**Text zur Analyse:**

Die frei erfundene Zahl von tausenden Panzern fand ihren Weg sogar in die Beiträge von seriösen Medien wie etwa vom britischen Independent und im schwedischen Radio. Manche Medien brachten später eine Richtigstellung, andere nicht.

Wie so häufig, wenn in diesen Wochen systematische Falschnachrichten entlarvt werden: Es gibt meist einen wahren Kern. Darum herum wird dann aber von interessierter Seite eine wabernde Masse von Lügen und Unterstellungen gepackt.

Wahr ist: Tatsächlich verstärkt die Nato gerade die Präsenz im Osten des Bündnisgebietes. Dies ist die Reaktion des Bündnisses darauf, dass Moskau der Ukraine die Krim entrissen hat und im Osten des Landes die Aufständischen unterstützt. Aber: Von Tausenden Panzern, die da angeblich rollen, kann keine Rede sein. Es sind lediglich 87 Panzer, die als Verstärkung in die östlichen Bündnisländer verlegt werden.

[Aus einer Sammlung entnommene Daten]
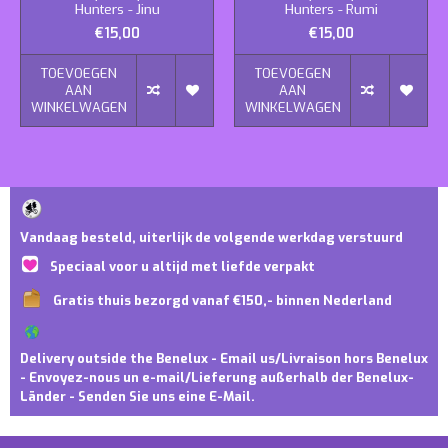
Hunters - Jinu
Hunters - Rumi
€15,00
€15,00
TOEVOEGEN
TOEVOEGEN
AAN
AAN
WINKELWAGEN
WINKELWAGEN
Vandaag besteld, uiterlijk de volgende werkdag verstuurd
Speciaal voor u altijd met liefde verpakt
Gratis thuis bezorgd vanaf €150,- binnen Nederland
Delivery outside the Benelux - Email us/Livraison hors Benelux
- Envoyez-nous un e-mail/Lieferung außerhalb der Benelux-
Länder - Senden Sie uns eine E-Mail.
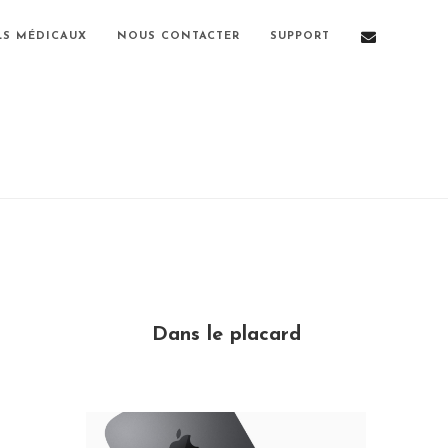
LS MÉDICAUX
NOUS CONTACTER
SUPPORT
Dans le placard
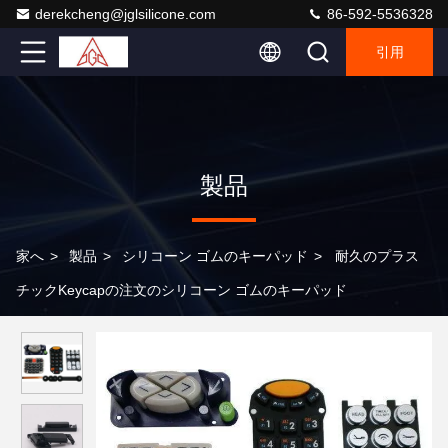
derekcheng@jglsilicone.com
86-592-5536328
引用
製品
家へ
>
製品
>
シリコーン ゴムのキーパッド
>
耐久のプラス
チックKeycapの注文のシリコーン ゴムのキーパッド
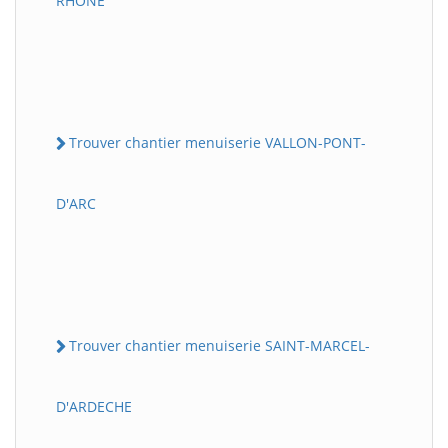
RHONE
Trouver chantier menuiserie VALLON-PONT-
D'ARC
Trouver chantier menuiserie SAINT-MARCEL-
D'ARDECHE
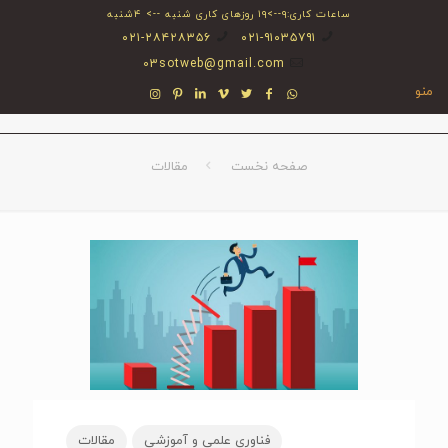
ساعات کاری:۹-->۱۹ روزهای کاری شنبه --> ۴شنبه
۰۲۱-۲۸۴۲۸۳۵۶
۰۲۱-۹۱۰۳۵۷۹۱
03sotweb@gmail.com
منو
صفحه نخست
مقالات
فناوری علمی و آموزشی
مقالات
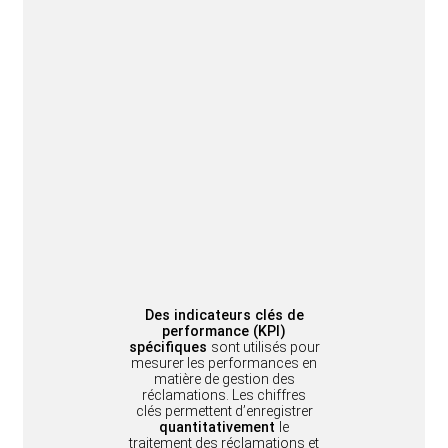
Des indicateurs clés de
performance (KPI)
spécifiques
sont utilisés pour
mesurer les performances en
matière de gestion des
réclamations. Les chiffres
clés permettent d’enregistrer
quantitativement
le
traitement des réclamations et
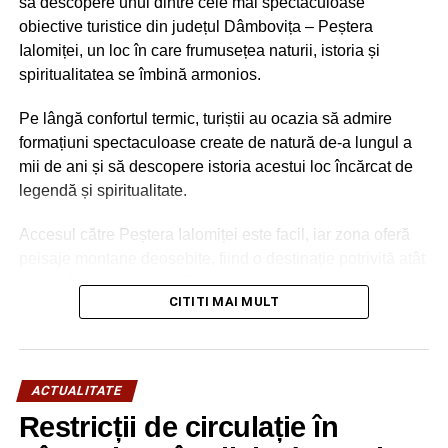
să descopere unul dintre cele mai spectaculoase
NU RATAȚI
obiective turistice din județul Dâmbovița – Peștera
Alertă de Febră Aftoasă! Măsuri dispuse pentru
Ialomiței, un loc în care frumusețea naturii, istoria și
următoarele 30 de zile
spiritualitatea se îmbină armonios.
Pe lângă confortul termic, turiștii au ocazia să admire
formațiuni spectaculoase create de natură de-a lungul a
mii de ani și să descopere istoria acestui loc încărcat de
legendă și spiritualitate.
Accesul către Peștera Ialomiței este facil, iar zona oferă
peisaje montane deosebite, fiind o destinație potrivită atât
pentru familii cu copii, cât și pentru iubitorii de natură,
CITITI MAI MULT
drumeție și patrimoniu.
ACTUALITATE
Restricții de circulație în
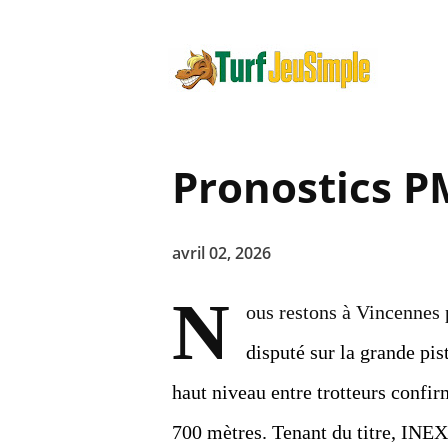
Pronostics P
avril 02, 2026
N
ous restons à Vincennes 
disputé sur la grande pi
haut niveau entre trotteurs confirm
700 mètres. Tenant du titre, IN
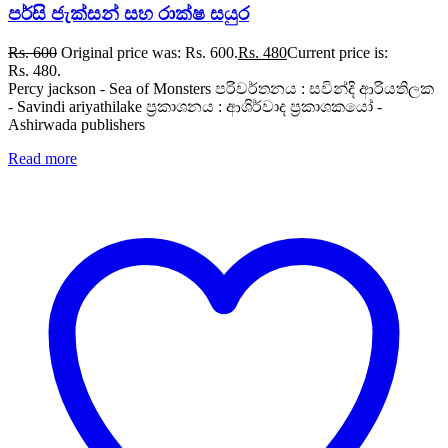
පර්සි ජැක්සන් සහ රාක්ෂ සයුර
Rs.
600
Original price was: Rs. 600.
Rs.
480
Current price is:
Rs. 480.
Percy jackson - Sea of Monsters පරිවර්තනය : සවින්දි ආරියතිලක
- Savindi ariyathilake ප්‍රකාශනය : ආශිර්වාද ප්‍රකාශකයෝ -
Ashirwada publishers
Read more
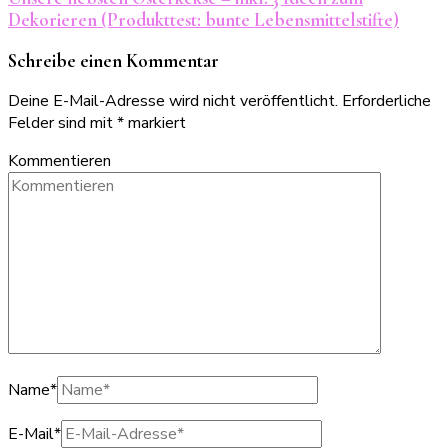
Dekorieren (Produkttest: bunte Lebensmittelstifte)
Schreibe einen Kommentar
Deine E-Mail-Adresse wird nicht veröffentlicht.
Erforderliche
Felder sind mit
*
markiert
Kommentieren
Name
*
E-Mail
*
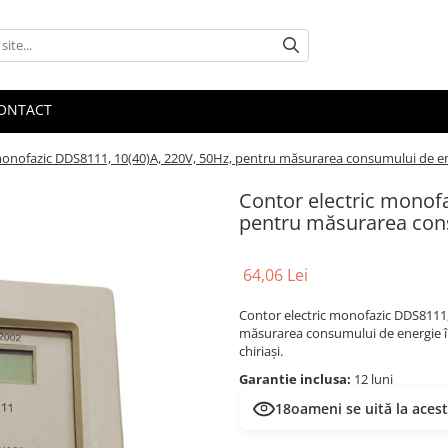
ONTACT
monofazic DDS8111, 10(40)A, 220V, 50Hz, pentru măsurarea consumului de ene
Contor electric monof
pentru măsurarea cons
64,06 Lei
Contor electric monofazic DDS8111, 1
măsurarea consumului de energie în 
chiriași.
Garantie inclusa:
12 luni
18
oameni se uită la aces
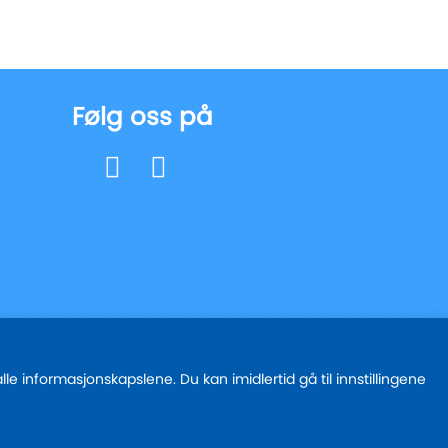
Følg oss på
e informasjonskapslene. Du kan imidlertid gå til innstillingene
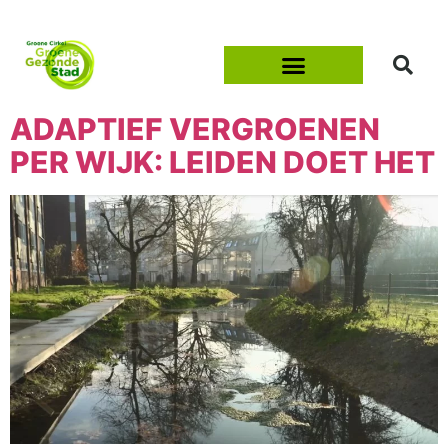
ADAPTIEF VERGROENEN
PER WIJK: LEIDEN DOET HET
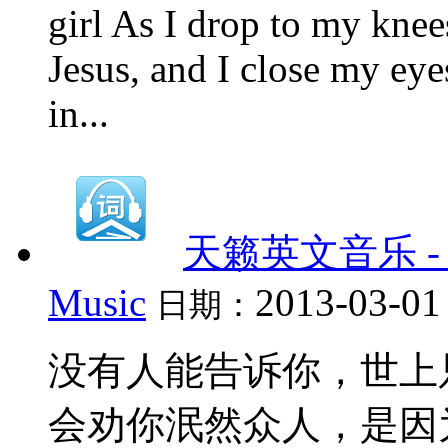
girl As I drop to my knee
Jesus, and I close my eye
in...
天籁英文音乐 - 6、
Music
2013-03-01
日期：
没有人能告诉你，世上
会劝你泯然众人，是因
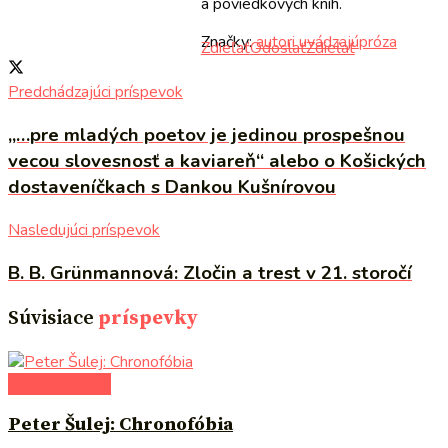
a poviedkových kníh.
Značky:
autori uvádzajú
próza
Zdieľať
Odoslať
Zdieľať
Predchádzajúci príspevok
„…pre mladých poetov je jedinou prospešnou
vecou slovesnosť a kaviareň“ alebo o Košických
dostaveníčkach s Dankou Kušnírovou
Nasledujúci príspevok
B. B. Grünmannová: Zločin a trest v 21. storočí
Súvisiace
príspevky
autori uvádzajú
Peter Šulej: Chronofóbia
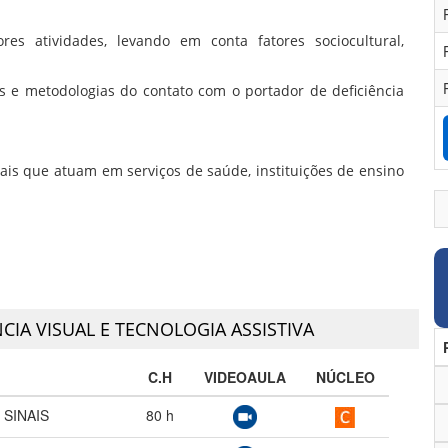
es atividades, levando em conta fatores sociocultural,
os e metodologias do contato com o portador de deficiência
nais que atuam em serviços de saúde, instituições de ensino
NCIA VISUAL E TECNOLOGIA ASSISTIVA
C.H
VIDEOAULA
NÚCLEO
 SINAIS
80
h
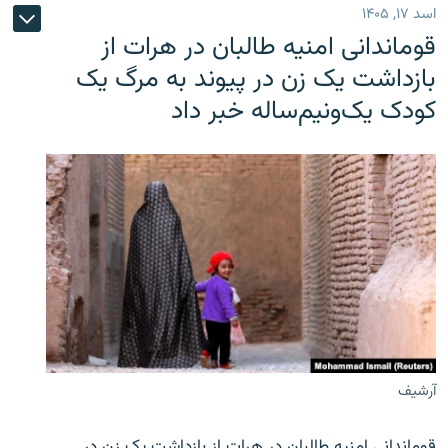
اسد ۱۷, ۱۴۰۵
قوماندانی امنیه طالبان در هرات از
بازداشت یک زن در پیوند به مرگ یک
کودک یک‌ونیم‌ساله خبر داد
آرشیف
قوماندانی امنیه طالبان در هرات از بازداشت یک زن در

**Textverständnis prüfen:**
1 > Beantworte die folgenden Fragen zum Text über die Nato-Panzer:
(a) Welche zwei seriösen Medien werden als Beispiele dafür genannt, dass die erfundene Zahl in ihre Beiträge gelangte?
(b) Worauf reagiert die Nato mit ihrer verstärkten Präsenz im Osten des Bündnisgebietes?
(c) Wie viele Panzer werden tatsächlich in die östlichen Bündnisländer verlegt?
2 > Setze den Text über die Nato-Panzer im Anschluss an seinen letzten Satz fort.

**Die Lösungen:**
1 >
(a) Der britische Independent und das schwedische Radio.
(b) Darauf, dass Moskau der Ukraine die Krim entrissen hat und im Osten des Landes die Aufständischen unterstützt.
(c) Lediglich 87 Panzer.

2 >
Es ist unklar, wer konkret die Lüge in die Welt gesetzt hat. Klar ist die Botschaft der Falsch-Nachricht: Die Menschen sollen glauben, dass die Nato ein Aggressor ist und Russland bedroht wird. Das ist ein ständig wiederkehrendes Motiv von Falsch-Nachrichten, für die die EU-Experten Kreml-nahe Kräfte verantwortlich machen. Die Lüge mit den 3600 Panzern ist dreist: Die Streitkräfte der USA verfügen insgesamt über 8848 Panzer. Wenn die Nato 3600 Panzer in den Osten ihres Bündnisgebiets verlegt hätte, wären dies 40 Prozent aller US-Panzer gewesen.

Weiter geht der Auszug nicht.